Par ailleurs, le manque d’identification de lien entre les comportements alimentaires enfantins et certaines variables – tels les caractéristiques personnelles des enfants (l’âge et le genre) et le statut socioéconomique des parents (revenu, niveau d’éducation, emploi, etc.) – constitue une limite de notre étude (nous n’avons pas pu évaluer l’effet de ces items à cause d’un manque de données disponibles dans la base utilisée). En effet, les facteurs personnels sont des composantes de l’ontosystème de l’enfant. Ce système fait référence aux interrelations entre les différentes caractéristiques de la personnalité d’un individu sur le plan physique, biologique, cognitif et socio-affectif (Bronfenbrenner, 1979; Terrisse et Larose, 2002). La prise en considération de cette dimension de l’écosystème permet généralement de mieux comprendre la relation entre l’investissement du parent et le développement de comportements de l’élève. Dans les travaux effectués sur l’acquisition d’habitudes alimentaires chez l’enfant, plusieurs chercheurs ont souligné l’influence de l’âge et du genre de l’enfant sur le développement de comportements alimentaires (Cooke et Wardle, 2005; Kristjansdottir et al., 2010) et sur les effets des interventions d’éducation à la nutrition mises en place dans les établissements scolaires (Reinaerts et al., 2007), tandis que le statut socioéconomique des parents représente une composante de l’exosystème de l’enfant.
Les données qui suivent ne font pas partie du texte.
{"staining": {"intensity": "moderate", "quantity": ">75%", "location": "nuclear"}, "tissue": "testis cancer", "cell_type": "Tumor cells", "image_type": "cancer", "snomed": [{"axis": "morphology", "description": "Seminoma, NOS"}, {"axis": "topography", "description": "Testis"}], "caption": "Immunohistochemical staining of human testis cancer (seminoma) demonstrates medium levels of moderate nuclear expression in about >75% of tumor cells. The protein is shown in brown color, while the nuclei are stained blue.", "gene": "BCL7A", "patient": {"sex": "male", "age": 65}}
Ce dernier est un système externe à l’enfant où celui-ci n’est pas l’acteur principal, mais dont les actions peuvent avoir un effet direct ou indirect sur lui, soit en influençant le bien-être de l’enfant ou de sa famille (Bronfenbrenner, 1979; Terrisse et Larose, 2002). Le statut socioéconomique constitue un élément clé dans la détermination des comportements alimentaires enfantins, en ce sens que celui-ci interagit avec les résultats des programmes scolaires visant à promouvoir les saines habitudes alimentaires (Friel et al., 1999; Reynolds, Franklin et al., 2000b; Shariff, Bukhari, Othman, Hashim, Ismail, Jamil et al., 2008). Donc nous estimons que la présence de ces variables, potentiellement confondantes,

pourrait aider à faire des analyses plus spécifiques (e.i, examiner le développement de comportements alimentaires des enfants selon le profil de ces derniers). L’introduction de ces variables dans nos modèles pourrait aussi entraîner certaines variations dans nos résultats. Toutefois, dans le contexte précis de notre étude nous pouvons prétendre que les variables sociodémographiques auraient peu ou pas d’effets, en ce sens que le projet PC-PR est desservi dans des msef, donc l’influence de celles-ci serait relativement minimisée.